- [Task 1] According to the biography of Harold Eaton Jr., in what year did he graduate from Woodstock Union High School?

## start Selected passage

Associate Justice of the Vermont Supreme Court
- Incumbent
- Assumed office October 27, 2014
- Appointed by: Peter Shumlin
- Preceded by: Geoffrey W. Crawford

Personal details
- Born: Harold Edward Eaton, Jr. August 25, 1955 (age 69) Windsor, Vermont, U.S.
- Education: University of Vermont (BS) Vermont Law School (JD)

= Harold Eaton Jr. =

American judge (born 1955)

Harold Edward “Duke” Eaton Jr. (born August 25, 1955) is a Vermont lawyer and jurist who was appointed to the Vermont Supreme Court in 2014.

==Biography==
Harold Edward Eaton Jr. (nicknamed "Duke") was born in Windsor, Vermont, on August 25, 1955. He attended elementary and junior high school in Woodstock and graduated from Woodstock Union High School in 1973. Eaton graduated from the University of Vermont in 1977 with a Bachelor of Science degree in education. He is a 1980 graduate of Vermont Law School.

## end Selected passage

- [Task 2] Please arrange everything in the listing from the line containing "picture [581, 36, 699, 159]" down to the line containing "text Publique-se. [148, 903, 1092, 932]" as a JSON list of strings, one string per line, with blank lines omitted.

## start Entries supplied

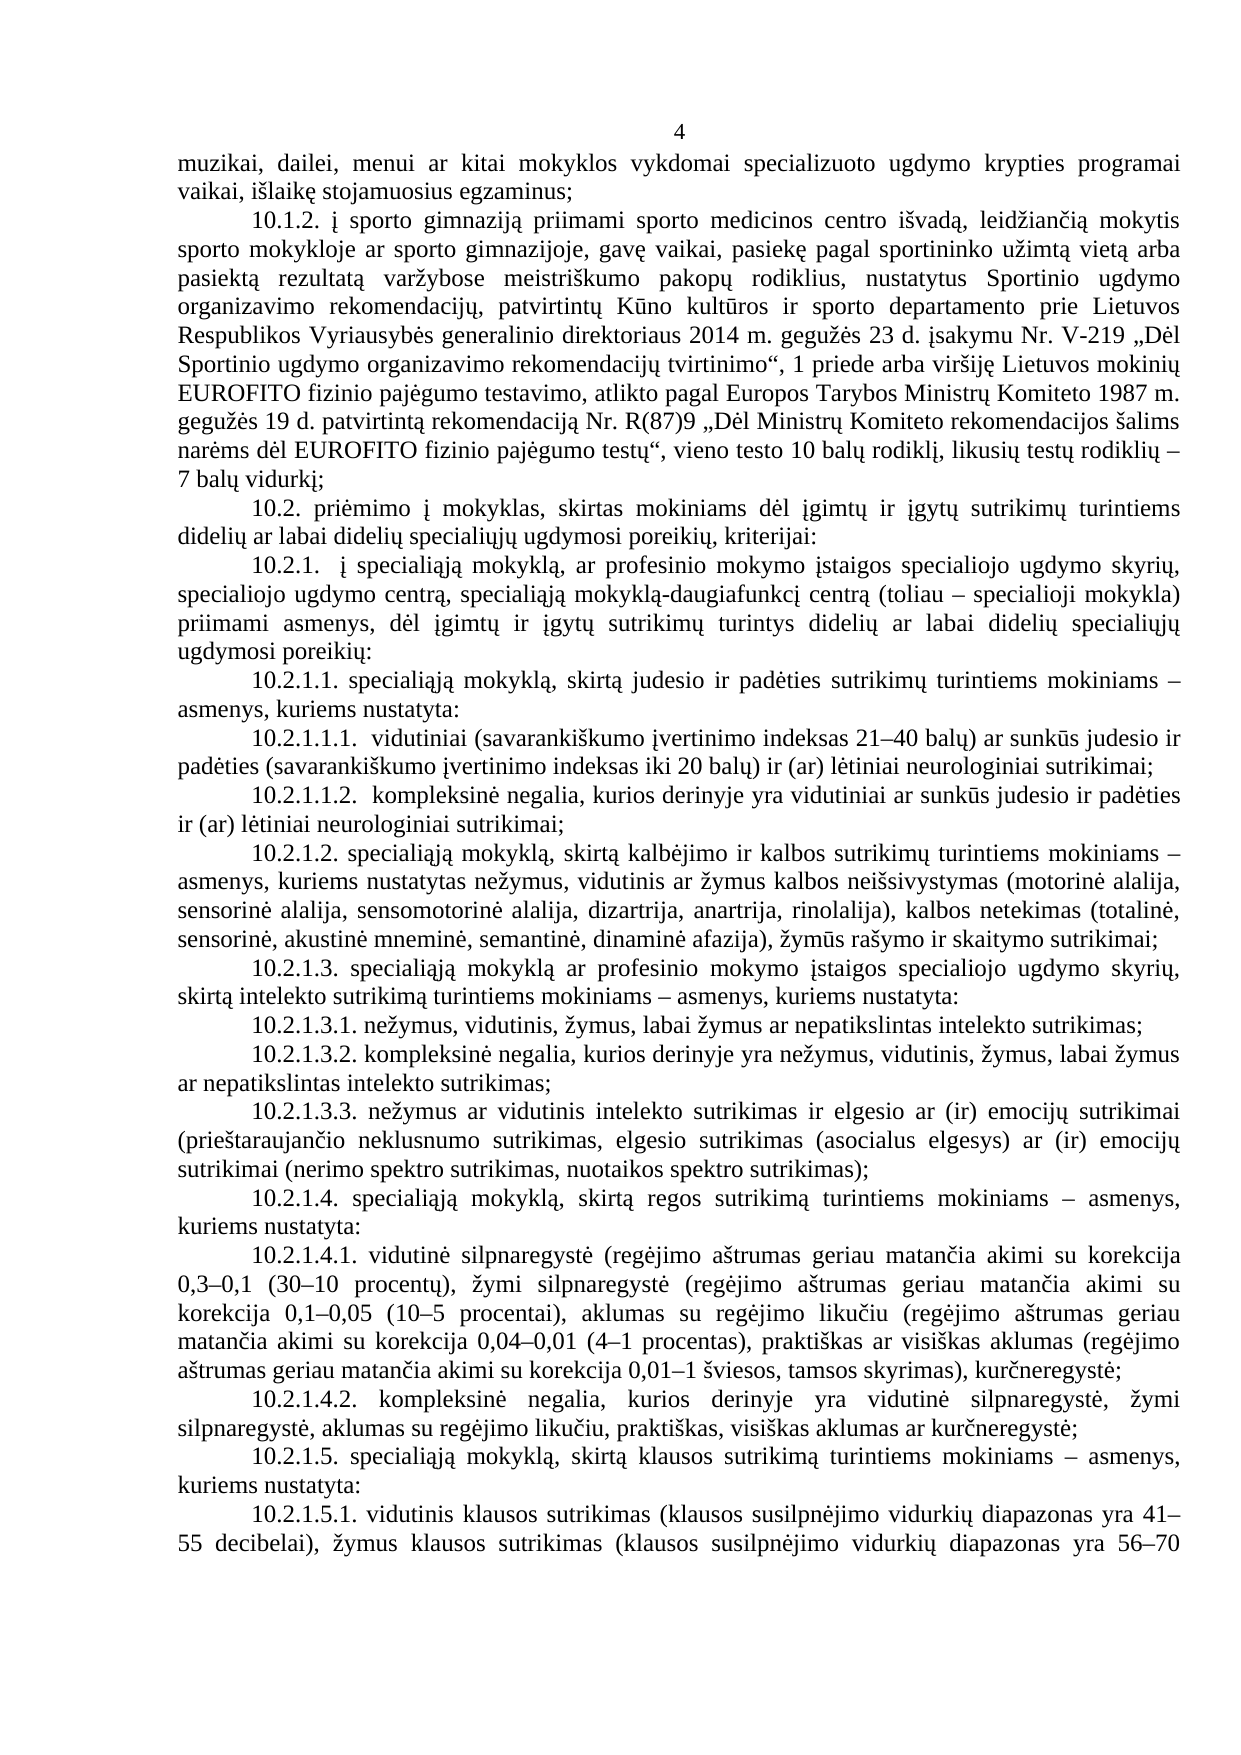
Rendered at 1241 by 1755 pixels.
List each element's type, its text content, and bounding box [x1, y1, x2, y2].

text 10.2.1.4. specialiąją mokyklą, skirtą regos sutrikimą turintiems mokiniams – asmenys, kuriems nustatyta: [177, 1183, 1181, 1240]
text 10.2.1.1.1. vidutiniai (savarankiškumo įvertinimo indeksas 21–40 balų) ar sunkūs judesio ir padėties (savarankiškumo įvertinimo indeksas iki 20 balų) ir (ar) lėtiniai neurologiniai sutrikimai; [177, 723, 1181, 780]
text 10.2.1.5. specialiąją mokyklą, skirtą klausos sutrikimą turintiems mokiniams – asmenys, kuriems nustatyta: [177, 1441, 1181, 1499]
text muzikai, dailei, menui ar kitai mokyklos vykdomai specializuoto ugdymo krypties programai vaikai, išlaikę stojamuosius egzaminus; [177, 148, 1181, 205]
text 10.2.1.4.2. kompleksinė negalia, kurios derinyje yra vidutinė silpnaregystė, žymi silpnaregystė, aklumas su regėjimo likučiu, praktiškas, visiškas aklumas ar kurčneregystė; [177, 1384, 1181, 1441]
text 10.2.1.3.2. kompleksinė negalia, kurios derinyje yra nežymus, vidutinis, žymus, labai žymus ar nepatikslintas intelekto sutrikimas; [177, 1039, 1181, 1096]
text 10.2.1.3. specialiąją mokyklą ar profesinio mokymo įstaigos specialiojo ugdymo skyrių, skirtą intelekto sutrikimą turintiems mokiniams – asmenys, kuriems nustatyta: [177, 953, 1181, 1010]
text 10.2.1. į specialiąją mokyklą, ar profesinio mokymo įstaigos specialiojo ugdymo skyrių, specialiojo ugdymo centrą, specialiąją mokyklą-daugiafunkcį centrą (toliau – specialioji mokykla) priimami asmenys, dėl įgimtų ir įgytų sutrikimų turintys didelių ar labai didelių specialiųjų ugdymosi poreikių: [177, 550, 1181, 665]
text 10.2.1.1. specialiąją mokyklą, skirtą judesio ir padėties sutrikimų turintiems mokiniams – asmenys, kuriems nustatyta: [177, 665, 1181, 723]
text 10.2. priėmimo į mokyklas, skirtas mokiniams dėl įgimtų ir įgytų sutrikimų turintiems didelių ar labai didelių specialiųjų ugdymosi poreikių, kriterijai: [177, 493, 1181, 550]
text 10.1.2. į sporto gimnaziją priimami sporto medicinos centro išvadą, leidžiančią mokytis sporto mokykloje ar sporto gimnazijoje, gavę vaikai, pasiekę pagal sportininko užimtą vietą arba pasiektą rezultatą varžybose meistriškumo pakopų rodiklius, nustatytus Sportinio ugdymo organizavimo rekomendacijų, patvirtintų Kūno kultūros ir sporto departamento prie Lietuvos Respublikos Vyriausybės generalinio direktoriaus 2014 m. gegužės 23 d. įsakymu Nr. V-219 „Dėl Sportinio ugdymo organizavimo rekomendacijų tvirtinimo“, 1 priede arba viršiję Lietuvos mokinių EUROFITO fizinio pajėgumo testavimo, atlikto pagal Europos Tarybos Ministrų Komiteto 1987 m. gegužės 19 d. patvirtintą rekomendaciją Nr. R(87)9 „Dėl Ministrų Komiteto rekomendacijos šalims narėms dėl EUROFITO fizinio pajėgumo testų“, vieno testo 10 balų rodiklį, likusių testų rodiklių – 7 balų vidurkį; [177, 205, 1181, 493]
text 10.2.1.5.1. vidutinis klausos sutrikimas (klausos susilpnėjimo vidurkių diapazonas yra 41– 55 decibelai), žymus klausos sutrikimas (klausos susilpnėjimo vidurkių diapazonas yra 56–70 [177, 1499, 1181, 1556]
text 10.2.1.3.1. nežymus, vidutinis, žymus, labai žymus ar nepatikslintas intelekto sutrikimas; [177, 1010, 1181, 1039]
text 10.2.1.4.1. vidutinė silpnaregystė (regėjimo aštrumas geriau matančia akimi su korekcija 0,3–0,1 (30–10 procentų), žymi silpnaregystė (regėjimo aštrumas geriau matančia akimi su korekcija 0,1–0,05 (10–5 procentai), aklumas su regėjimo likučiu (regėjimo aštrumas geriau matančia akimi su korekcija 0,04–0,01 (4–1 procentas), praktiškas ar visiškas aklumas (regėjimo aštrumas geriau matančia akimi su korekcija 0,01–1 šviesos, tamsos skyrimas), kurčneregystė; [177, 1240, 1181, 1384]
text 10.2.1.1.2. kompleksinė negalia, kurios derinyje yra vidutiniai ar sunkūs judesio ir padėties ir (ar) lėtiniai neurologiniai sutrikimai; [177, 780, 1181, 838]
text 10.2.1.2. specialiąją mokyklą, skirtą kalbėjimo ir kalbos sutrikimų turintiems mokiniams – asmenys, kuriems nustatytas nežymus, vidutinis ar žymus kalbos neišsivystymas (motorinė alalija, sensorinė alalija, sensomotorinė alalija, dizartrija, anartrija, rinolalija), kalbos netekimas (totalinė, sensorinė, akustinė mneminė, semantinė, dinaminė afazija), žymūs rašymo ir skaitymo sutrikimai; [177, 838, 1181, 953]
text 10.2.1.3.3. nežymus ar vidutinis intelekto sutrikimas ir elgesio ar (ir) emocijų sutrikimai (prieštaraujančio neklusnumo sutrikimas, elgesio sutrikimas (asocialus elgesys) ar (ir) emocijų sutrikimai (nerimo spektro sutrikimas, nuotaikos spektro sutrikimas); [177, 1096, 1181, 1183]
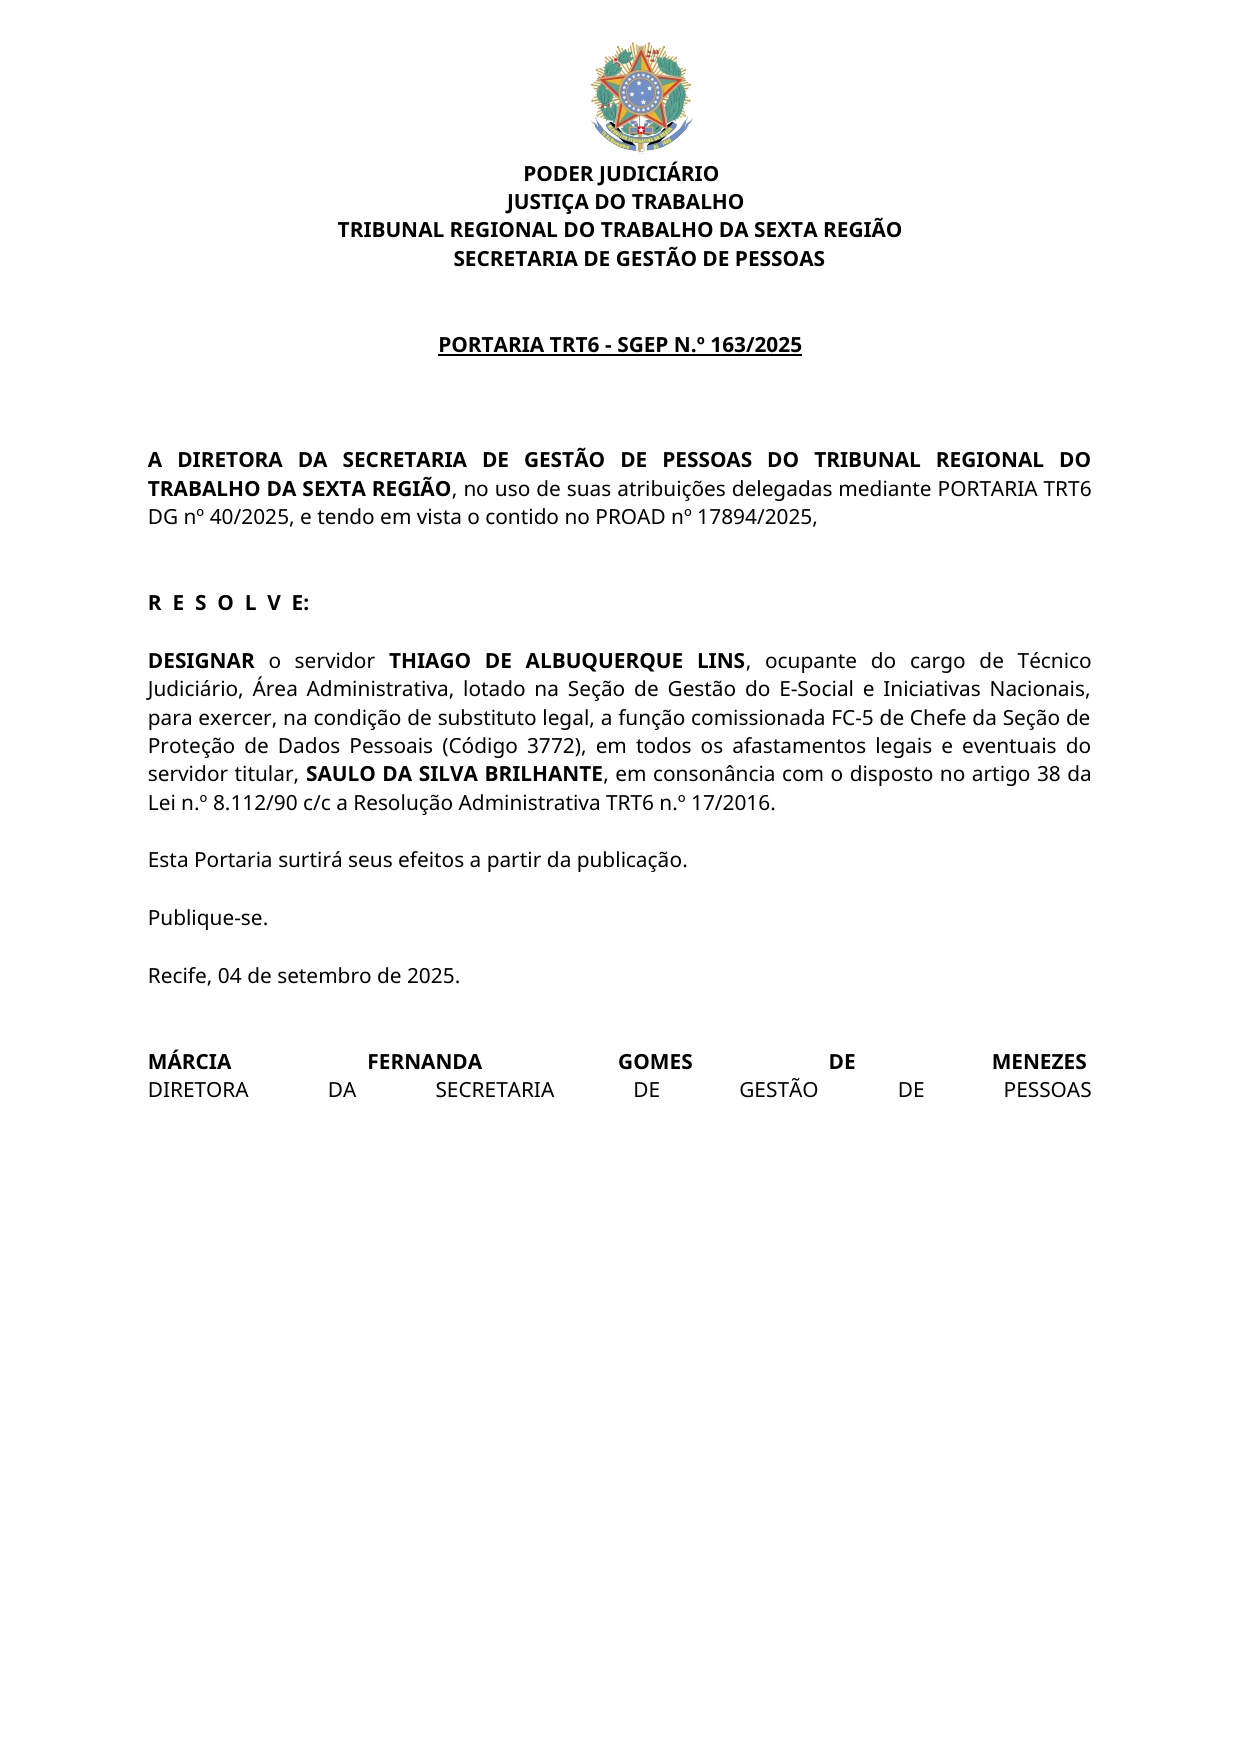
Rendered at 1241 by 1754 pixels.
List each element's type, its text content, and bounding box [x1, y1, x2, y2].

picture [581, 36, 699, 159]
text Recife, 04 de setembro de 2025. [148, 961, 1092, 989]
text Publique-se. [148, 903, 1092, 932]
text DESIGNAR o servidor THIAGO DE ALBUQUERQUE LINS, ocupante do cargo de Técnico Judiciário, Área Administrativa, lotado na Seção de Gestão do E-Social e Iniciativas Nacionais, para exercer, na condição de substituto legal, a função comissionada FC-5 de Chefe da Seção de Proteção de Dados Pessoais (Código 3772), em todos os afastamentos legais e eventuais do servidor titular, SAULO DA SILVA BRILHANTE, em consonância com o disposto no artigo 38 da Lei n.º 8.112/90 c/c a Resolução Administrativa TRT6 n.º 17/2016. [148, 646, 1092, 816]
text JUSTIÇA DO TRABALHO [148, 187, 1092, 216]
text MÁRCIA FERNANDA GOMES DE MENEZES DIRETORA DA SECRETARIA DE GESTÃO DE PESSOAS [148, 1018, 1092, 1132]
text A DIRETORA DA SECRETARIA DE GESTÃO DE PESSOAS DO TRIBUNAL REGIONAL DO TRABALHO DA SEXTA REGIÃO, no uso de suas atribuições delegadas mediante PORTARIA TRT6 DG nº 40/2025, e tendo em vista o contido no PROAD nº 17894/2025, [148, 445, 1092, 531]
text SECRETARIA DE GESTÃO DE PESSOAS [148, 244, 1092, 272]
text PORTARIA TRT6 - SGEP N.º 163/2025 [148, 330, 1092, 358]
text Esta Portaria surtirá seus efeitos a partir da publicação. [148, 846, 1092, 874]
text PODER JUDICIÁRIO [148, 159, 1092, 187]
text TRIBUNAL REGIONAL DO TRABALHO DA SEXTA REGIÃO [148, 216, 1092, 244]
text R E S O L V E: [148, 560, 1092, 617]
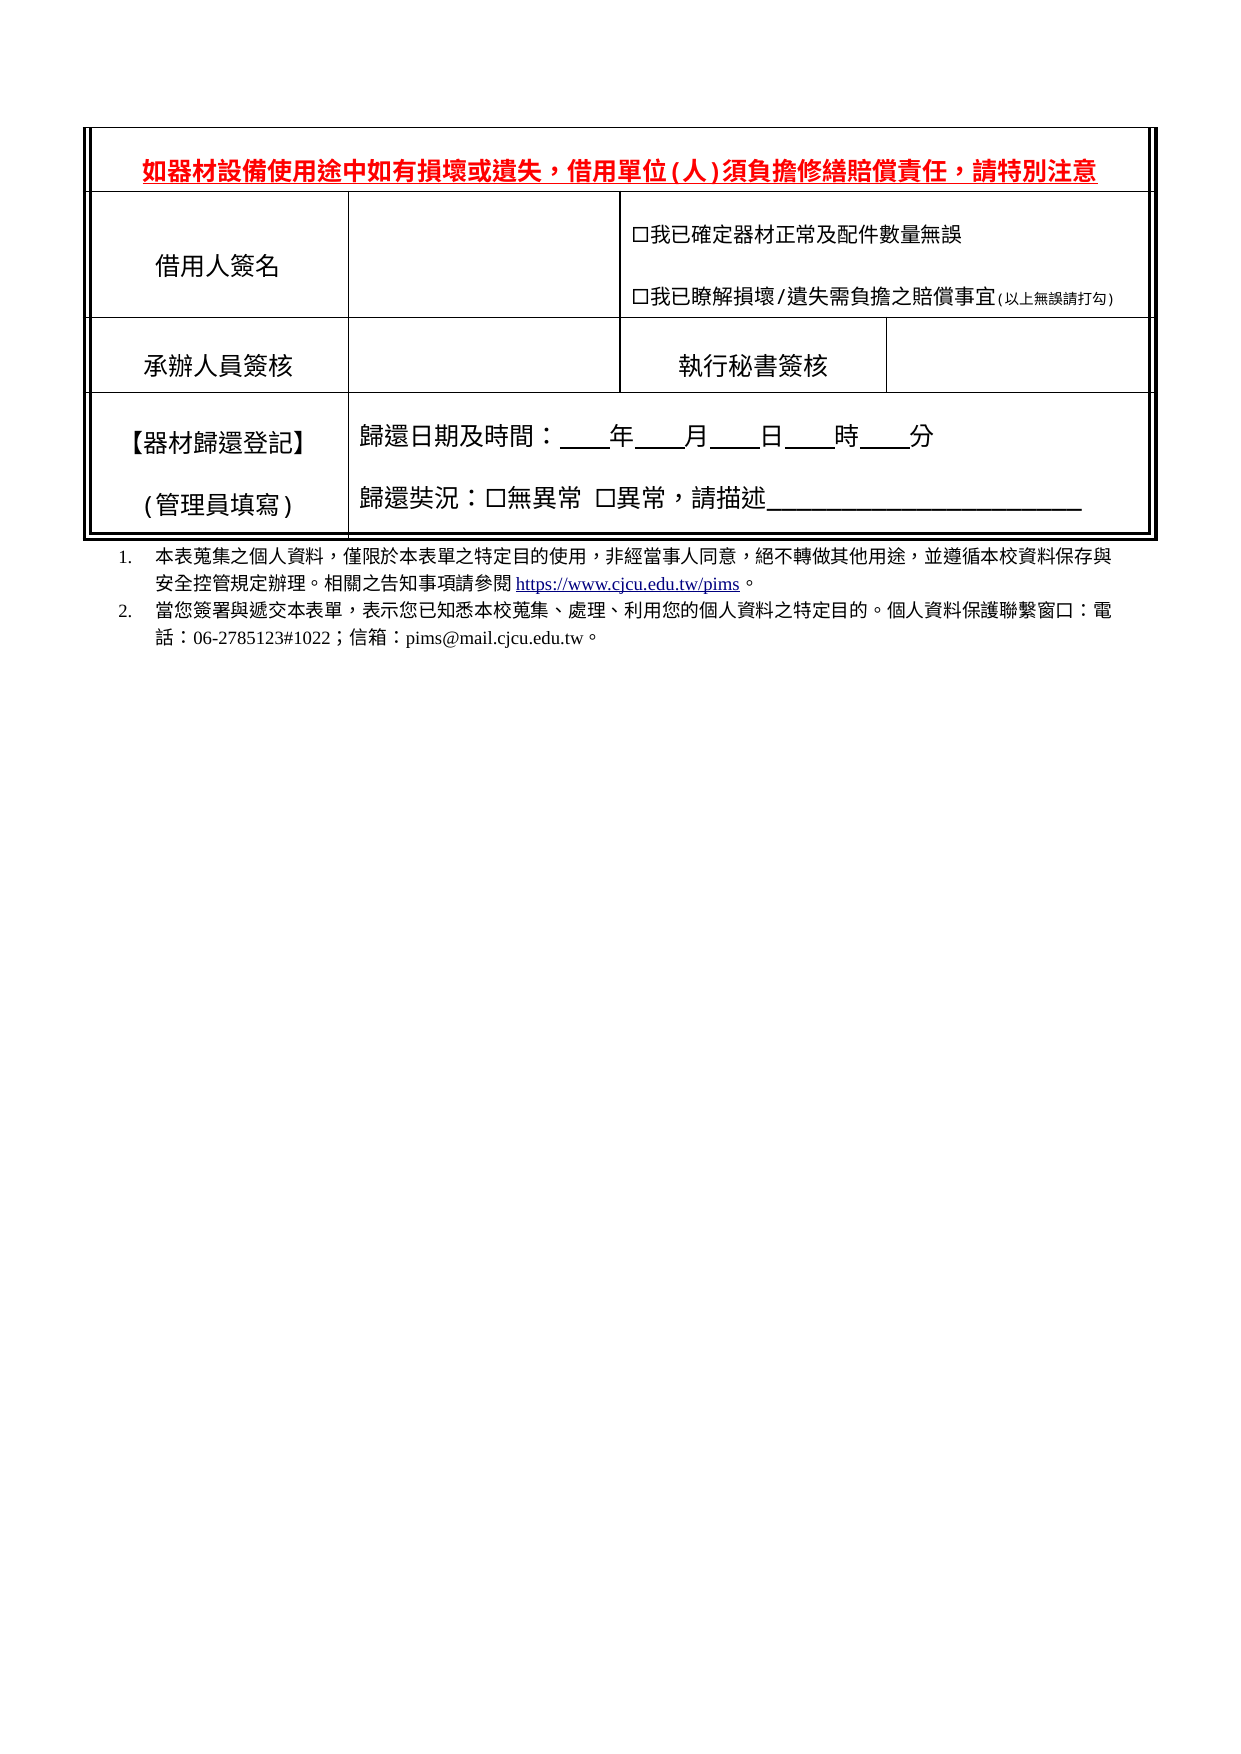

## end Entries supplied

- [Correct answer 1] 1973

- [Correct answer 2]
[
  "picture [581, 36, 699, 159]",
  "text Recife, 04 de setembro de 2025. [148, 961, 1092, 989]",
  "text Publique-se. [148, 903, 1092, 932]"
]